Indeed, market volatility paired with government instability has led to some sizable deratings across UK assets, which were already considered undervalued prior to 2022.
McCoy said: “The UK is the ultimate jumble sale – the world's gaze is on this whole mismanagement of things and we're the only major country that's being looked at like an emerging market.
“You can be sad about the demise of the UK’s reputation, but it’s a great opportunity to be framed as something bad but not be as bad as they say.”
Rather than being disheartened by declining markets, McCoy said that cheaper share prices work in his favour.
There is now a much larger pool of undervalued opportunities to choose from, but rather than viewing it as an exciting time to buy assets at discounted prices, many investors are fearful to act.
“It’s a jumble sale and a lot of it is junk,” McCoy said. “It’s a mess but you just have to work through it. The good thing now is that it’s a big jumble sale without many buyers.
“The inalienable truth is that people buy things that go up, so they won’t invest now because they’ve just lost money. I feel sorry for those people because that’s the opposite of how it works.”
The abrdn UK Value Equity fund manager has used this to his advantage. After producing a top-quartile return among his IA UK All Companies sector peers in 2021, he is in the second quartile in 2022, giving the fund very strong three-year numbers, as the below chart shows.
Total return of fund vs sector and benchmark over 3yrs
Source: FE Analytics
McCoy said that many of the UK businesses that have been derated this year display decent resilience to turbulent market environments despite their declining price.
Big growth companies in the US that breezed through the past decade are adapting to massive market changes, but UK companies have adjusted to more challenging conditions since the Brexit referendum impacted markets in 2016.
McCoy said: “Those companies will adjust but it'll take them time, whereas those UK companies that have been under pressure for years are now more efficient and better set up for difficult times.”
However, investors still need to be careful about not leaning too heavily into value – some value funds can focus too much on nabbing a bargain and risk buying poor-quality companies.
Equally, McCoy said that some growth funds sell compelling long-term stories but hold overpriced stocks, and in either case, investors “start to enter the world of fantasies”.
“You have to watch out for the extremes because you risk the danger of losing that canny behaviour and stop being careful about what you pay,” he added.
“Some investors can get too focused on stories and not enough on valuation, and what you pay for something is important. On the flip side of that, everything that's cheap is a place to look, but it isn't the answer – you have to sift through those companies and ask yourself why they’re cheap.”
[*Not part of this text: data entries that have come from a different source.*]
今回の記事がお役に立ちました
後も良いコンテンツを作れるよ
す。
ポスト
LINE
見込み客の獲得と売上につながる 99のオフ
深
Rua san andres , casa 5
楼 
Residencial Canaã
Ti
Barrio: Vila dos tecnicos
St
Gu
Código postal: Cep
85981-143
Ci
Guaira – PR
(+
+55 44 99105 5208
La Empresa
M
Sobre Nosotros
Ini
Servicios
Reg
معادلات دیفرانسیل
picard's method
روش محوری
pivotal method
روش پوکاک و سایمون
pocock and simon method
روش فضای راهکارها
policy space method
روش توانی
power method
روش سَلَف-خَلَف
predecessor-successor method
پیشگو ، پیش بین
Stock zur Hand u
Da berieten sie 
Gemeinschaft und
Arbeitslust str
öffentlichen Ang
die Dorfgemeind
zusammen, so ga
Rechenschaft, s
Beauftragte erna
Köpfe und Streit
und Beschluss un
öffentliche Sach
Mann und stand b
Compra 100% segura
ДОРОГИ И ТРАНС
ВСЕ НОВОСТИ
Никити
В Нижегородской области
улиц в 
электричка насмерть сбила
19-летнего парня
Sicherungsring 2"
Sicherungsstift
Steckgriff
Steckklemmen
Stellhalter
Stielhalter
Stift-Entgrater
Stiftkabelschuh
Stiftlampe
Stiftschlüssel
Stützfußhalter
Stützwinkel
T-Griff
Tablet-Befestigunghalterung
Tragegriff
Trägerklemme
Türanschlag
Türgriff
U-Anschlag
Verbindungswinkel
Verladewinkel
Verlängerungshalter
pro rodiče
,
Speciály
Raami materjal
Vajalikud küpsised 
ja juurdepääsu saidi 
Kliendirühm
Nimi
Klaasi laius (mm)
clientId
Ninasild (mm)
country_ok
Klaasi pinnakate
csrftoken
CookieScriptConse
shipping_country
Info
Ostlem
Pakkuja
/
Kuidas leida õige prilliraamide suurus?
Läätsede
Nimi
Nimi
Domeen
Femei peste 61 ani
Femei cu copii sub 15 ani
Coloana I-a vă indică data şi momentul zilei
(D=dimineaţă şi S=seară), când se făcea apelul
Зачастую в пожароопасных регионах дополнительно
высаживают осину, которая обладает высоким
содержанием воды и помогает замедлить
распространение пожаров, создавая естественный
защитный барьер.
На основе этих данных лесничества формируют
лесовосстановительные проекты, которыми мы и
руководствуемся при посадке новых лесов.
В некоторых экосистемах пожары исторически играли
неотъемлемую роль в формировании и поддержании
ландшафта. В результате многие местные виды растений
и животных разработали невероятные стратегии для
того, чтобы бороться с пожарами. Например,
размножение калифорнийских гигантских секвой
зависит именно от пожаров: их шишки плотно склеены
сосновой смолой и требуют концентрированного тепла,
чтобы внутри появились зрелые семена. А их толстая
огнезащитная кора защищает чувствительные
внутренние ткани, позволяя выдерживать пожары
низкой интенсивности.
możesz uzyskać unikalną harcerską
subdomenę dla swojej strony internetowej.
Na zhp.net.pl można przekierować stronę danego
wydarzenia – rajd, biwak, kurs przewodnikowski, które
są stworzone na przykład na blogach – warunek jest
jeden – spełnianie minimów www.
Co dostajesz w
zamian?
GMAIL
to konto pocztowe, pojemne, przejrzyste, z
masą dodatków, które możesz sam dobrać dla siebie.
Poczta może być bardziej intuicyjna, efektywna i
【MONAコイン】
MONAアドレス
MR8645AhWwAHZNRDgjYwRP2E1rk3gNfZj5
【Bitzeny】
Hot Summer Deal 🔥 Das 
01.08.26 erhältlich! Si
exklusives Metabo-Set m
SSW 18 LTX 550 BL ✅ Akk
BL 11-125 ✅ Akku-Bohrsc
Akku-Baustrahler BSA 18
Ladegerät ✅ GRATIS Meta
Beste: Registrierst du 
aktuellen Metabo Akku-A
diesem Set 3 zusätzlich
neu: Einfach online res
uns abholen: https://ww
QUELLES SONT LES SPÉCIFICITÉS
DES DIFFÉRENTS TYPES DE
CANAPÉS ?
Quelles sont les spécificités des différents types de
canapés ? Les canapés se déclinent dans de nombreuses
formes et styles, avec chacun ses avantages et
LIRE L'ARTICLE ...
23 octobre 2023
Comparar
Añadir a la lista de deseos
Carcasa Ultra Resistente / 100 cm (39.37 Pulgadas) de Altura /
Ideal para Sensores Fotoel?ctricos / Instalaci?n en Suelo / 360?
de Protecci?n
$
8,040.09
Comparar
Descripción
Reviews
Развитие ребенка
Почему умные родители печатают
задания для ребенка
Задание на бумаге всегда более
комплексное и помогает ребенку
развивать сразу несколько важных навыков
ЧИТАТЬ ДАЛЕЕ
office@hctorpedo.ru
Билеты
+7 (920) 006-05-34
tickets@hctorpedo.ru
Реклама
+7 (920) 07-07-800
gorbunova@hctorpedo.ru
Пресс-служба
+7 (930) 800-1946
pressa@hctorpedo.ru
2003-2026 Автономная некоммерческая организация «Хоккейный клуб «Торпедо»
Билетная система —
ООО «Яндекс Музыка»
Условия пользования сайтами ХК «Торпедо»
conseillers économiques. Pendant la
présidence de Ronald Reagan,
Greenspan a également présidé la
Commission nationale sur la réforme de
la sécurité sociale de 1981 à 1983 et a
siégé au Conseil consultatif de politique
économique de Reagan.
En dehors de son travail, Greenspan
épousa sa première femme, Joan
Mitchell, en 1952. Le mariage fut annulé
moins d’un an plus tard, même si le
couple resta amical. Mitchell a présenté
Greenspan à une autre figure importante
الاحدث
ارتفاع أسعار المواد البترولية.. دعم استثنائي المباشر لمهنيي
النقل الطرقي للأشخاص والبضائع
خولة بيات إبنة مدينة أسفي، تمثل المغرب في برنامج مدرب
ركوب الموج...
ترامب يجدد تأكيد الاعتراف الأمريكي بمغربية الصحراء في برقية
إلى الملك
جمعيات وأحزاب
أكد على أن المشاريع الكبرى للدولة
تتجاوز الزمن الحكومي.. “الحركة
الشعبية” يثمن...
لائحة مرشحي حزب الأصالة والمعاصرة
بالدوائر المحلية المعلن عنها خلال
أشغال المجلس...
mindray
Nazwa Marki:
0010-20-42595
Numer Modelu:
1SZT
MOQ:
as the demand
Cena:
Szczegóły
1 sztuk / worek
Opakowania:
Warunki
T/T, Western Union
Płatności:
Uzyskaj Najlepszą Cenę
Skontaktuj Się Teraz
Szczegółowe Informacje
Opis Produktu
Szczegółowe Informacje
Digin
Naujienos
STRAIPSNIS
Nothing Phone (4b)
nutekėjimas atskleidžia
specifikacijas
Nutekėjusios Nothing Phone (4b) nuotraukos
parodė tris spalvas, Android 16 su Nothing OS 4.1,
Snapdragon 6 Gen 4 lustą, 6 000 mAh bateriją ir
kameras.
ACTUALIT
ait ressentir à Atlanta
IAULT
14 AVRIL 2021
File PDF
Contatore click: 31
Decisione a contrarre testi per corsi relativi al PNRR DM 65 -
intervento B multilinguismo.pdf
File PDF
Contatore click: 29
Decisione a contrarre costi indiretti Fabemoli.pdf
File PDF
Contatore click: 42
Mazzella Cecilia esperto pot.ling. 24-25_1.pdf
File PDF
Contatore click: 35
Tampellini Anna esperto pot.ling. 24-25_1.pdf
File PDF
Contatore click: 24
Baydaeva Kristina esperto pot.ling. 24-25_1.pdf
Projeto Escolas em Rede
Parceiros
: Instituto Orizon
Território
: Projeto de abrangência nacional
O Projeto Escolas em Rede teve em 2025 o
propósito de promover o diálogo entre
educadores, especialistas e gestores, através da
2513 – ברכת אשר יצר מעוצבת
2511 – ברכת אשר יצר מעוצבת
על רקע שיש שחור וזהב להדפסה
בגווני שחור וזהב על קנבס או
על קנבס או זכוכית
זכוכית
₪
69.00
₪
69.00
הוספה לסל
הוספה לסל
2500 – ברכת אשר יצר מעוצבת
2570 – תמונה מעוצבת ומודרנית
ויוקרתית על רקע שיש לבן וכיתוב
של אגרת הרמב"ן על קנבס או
The UK may hold some enticing value opportunities for investors willing to do the research, but timing plays an equally crucial part.
Investors need to consider how long they want to hold an asset and what return they want to achieve from it over that period, but the UK market is a tricky one to predict.
UK equities faced challenges after the Brexit vote in 2016, then Covid in 2022, and now a flurry of economic troubles in 2022 – McCoy said that he can’t make a call on when this negative period will end, so investing over the short term is a good strategy at the moment.
“There is a long list of reasons to be fearful, but that's a good thing if you’re value orientated because fear is opportunity,” he said.